# Will Danios bug a female betta too much?



## Cballas (Aug 25, 2010)

If I kept 6 Danios & a female betta in a 10G rectangle,
with a structure positioned to offset the filter current,
and plenty of real plants/hiding spots...Would she be happy?

Does anyone have a similar set up with success?


----------



## littlefish (Aug 27, 2010)

10G for a betta is good, but for 6 danios is a small tank. They need much space.


----------



## Cballas (Aug 25, 2010)

The problem is, I could keep it just the 2 danios I have (+ the future betta) now until I can buy/cycle a 20G...But I know they are happiest in groups of 6+...So too small tank VS not correct social structure is my concern...


----------



## Peeps (May 24, 2010)

Danios are schooling fish and are very active, I agree 6 is too much for a 10 gallon. She will be REALLY happy in a 10 gallon. That's perfect.


----------



## Revolution1221 (Apr 20, 2010)

what kind of danios are we talking about? i think that would be the most important thing? if we are talking zebra danios i think 6 would be fine. they do prefer more swimming space but the tank wont be overstocked so having the proper amount for a school would be better. if we are talking giant danios then def. not enough room for them and you wont ever have enough room unless you get atleast a 55 gallon.


----------



## DTetras2 (Jan 20, 2010)

I wouldn't go with danios, they need schools of 6 or more and 10 gallons is deffinitely too small, they need lots of space to swim.
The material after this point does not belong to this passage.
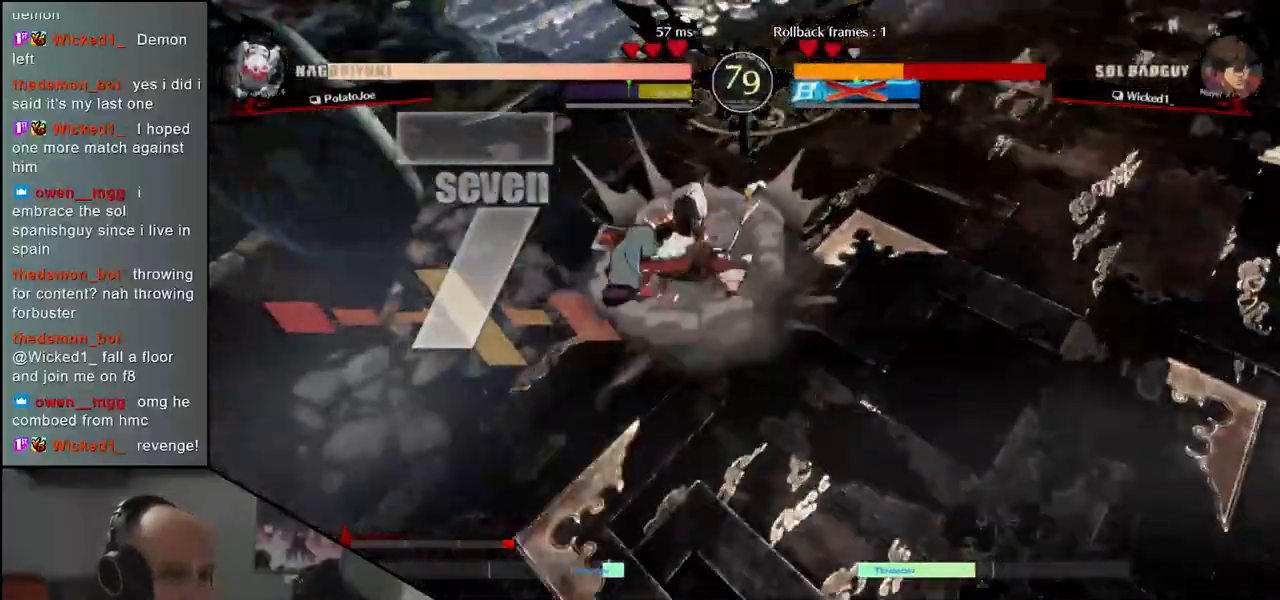
{"buttons": [], "left_stick": "left", "events": []}
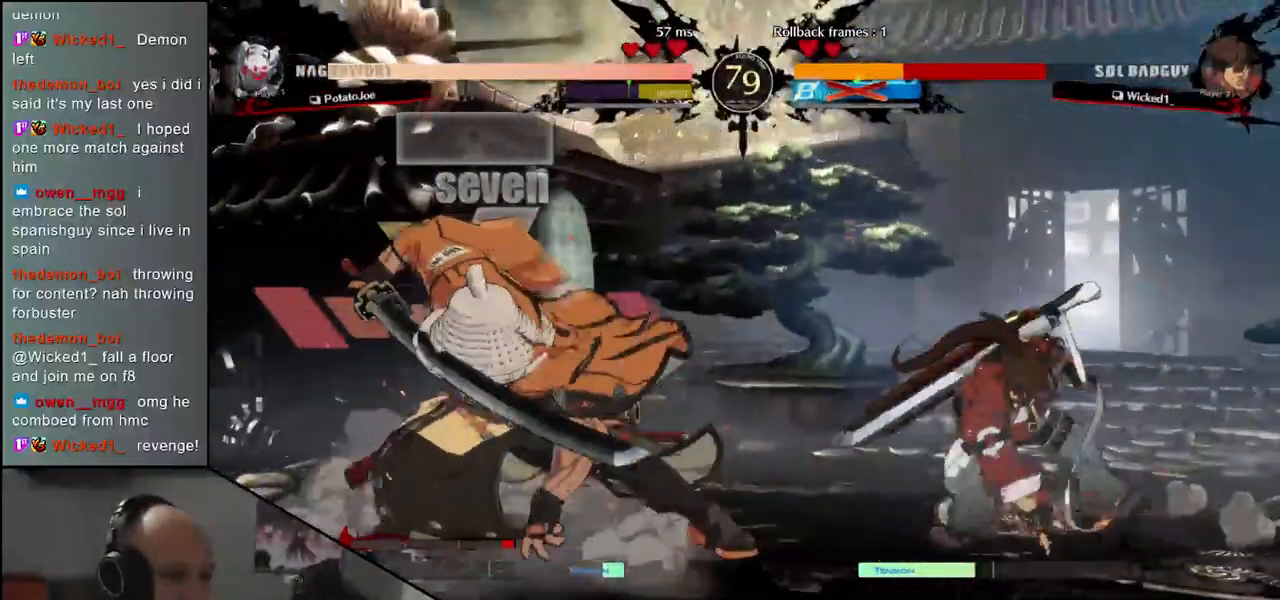
{"buttons": [], "left_stick": "down-right", "events": [[217, "left_stick", "down"], [283, "left_stick", "right"], [317, "TRIANGLE", "down"], [367, "left_stick", "up"], [400, "TRIANGLE", "up"], [417, "left_stick", "left"], [500, "left_stick", "down-right"]]}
Tetras would do ok in a 10 gallon with a female betta, that's what I did, just look at my signature You _could_ do platies, but they could be mistaken as bettas to the female betta and could start fighting, but mine don't so you could try Good luck


----------



## DTetras2 (Jan 20, 2010)

On second thought, don't under any surcumstances, put platys with female bettas, I just found in my 10 gallon today that my female betta's fins have been getting smaller and smaller every day so I'm guessing the platys have been nipping at her fins So no platys, but the tetras are still good to get


----------